They come to hike, bike, sail and kite the Gorge’s natural assets – the mountains, the waterfalls, the Columbia River, the warm winds, the incredible views. But after all that, it’s beer-thirty.
“People who love the outdoors come and do their favorite sport … maybe once. The rest of the time, they are sitting right here, drinking beer and eating,” said Kerry Cobb, who was contracted to market the area’s assets for the Hood River County Chamber of Commerce. By “here” she meant the Columbia River area’s eight breweries – six on the Oregon side of the river (Full Sail, Double Mountain, Pfriem, Solera, Logsdon Farmhouse, Big Horse) and two across the toll bridge in Washington (Walking Man, Everybody’s). Specifically, we were sitting in Ale Alley, which includes several downtown Hood River breweries, taphouses and even Andrews Theater, where you can watch a movie, drink beer and eat pizza. Even more specifically, we were downing Molten Lava, a delicious Imperial IPA, at Double Mountain’s newly-expanded restaurant and brewery. Even on a weekday afternoon, the place was crowded.

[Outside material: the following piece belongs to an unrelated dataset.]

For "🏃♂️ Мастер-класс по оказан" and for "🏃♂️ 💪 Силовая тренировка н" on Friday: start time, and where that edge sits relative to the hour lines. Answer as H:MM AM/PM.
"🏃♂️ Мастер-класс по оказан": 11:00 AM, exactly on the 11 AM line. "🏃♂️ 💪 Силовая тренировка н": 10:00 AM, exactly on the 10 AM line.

Tourism is growing in the Gorge, and though there are still summer spikes, these are spreading out, Cobb said. In the past few years, the visitor’s center has seen a 59 percent increase in visitors, and income from the transient tax, which helps support tourism marketing for the area, has seen a 15 percent increase.
In addition to the nature-lovers who top off their hikes with a beer, there are more visitors who are coming to Hood River specifically to enjoy the beer and the activities surrounding beer. The region that is famous for its 40 wineries is now becoming a bit of a beer-Mecca, Cobb said. “People want to be in Hood River. Once they come, they begin to discover other stuff, like beer.”
Downtown businesses have tapped into the business beer brings. For example, what began as a parking lot drinking party on Fourth Street nearly 9 years ago expanded to 5,000 revelers celebrating fresh hop beers after the Chamber got involved in 2011. Last year, Hood River’s Hop Fest drew more than 10,000 people for 6 solid hours of tasting 50 fresh-hopped brews from more than 30 breweries. “That effectively doubled the population of Hood River,” Cobb said.
This year, the Hood River Hop Fest is from noon to 9 p.m. Sept. 28. Reserve your room or couch space now, Cobb suggested, as the town fills up fast, as do all of the rooms, RV parks and local camping spots in the Gorge. Other Gorge festivals are including local beers in their line-up. The Harvest Festival and the Blossom Festival are incorporating brew tents, Cobb said.
If crowds are not your thing, off-season brewery visits are always fun. Most of the breweries have, at the minimum, a tasting room or tours of the brewery available if you call ahead. Many of them have taprooms and restaurants, too. But beer is a blissfully portable beverage.
“Pack a picnic lunch and take some beer with you. Get down on the water,” Cobb said.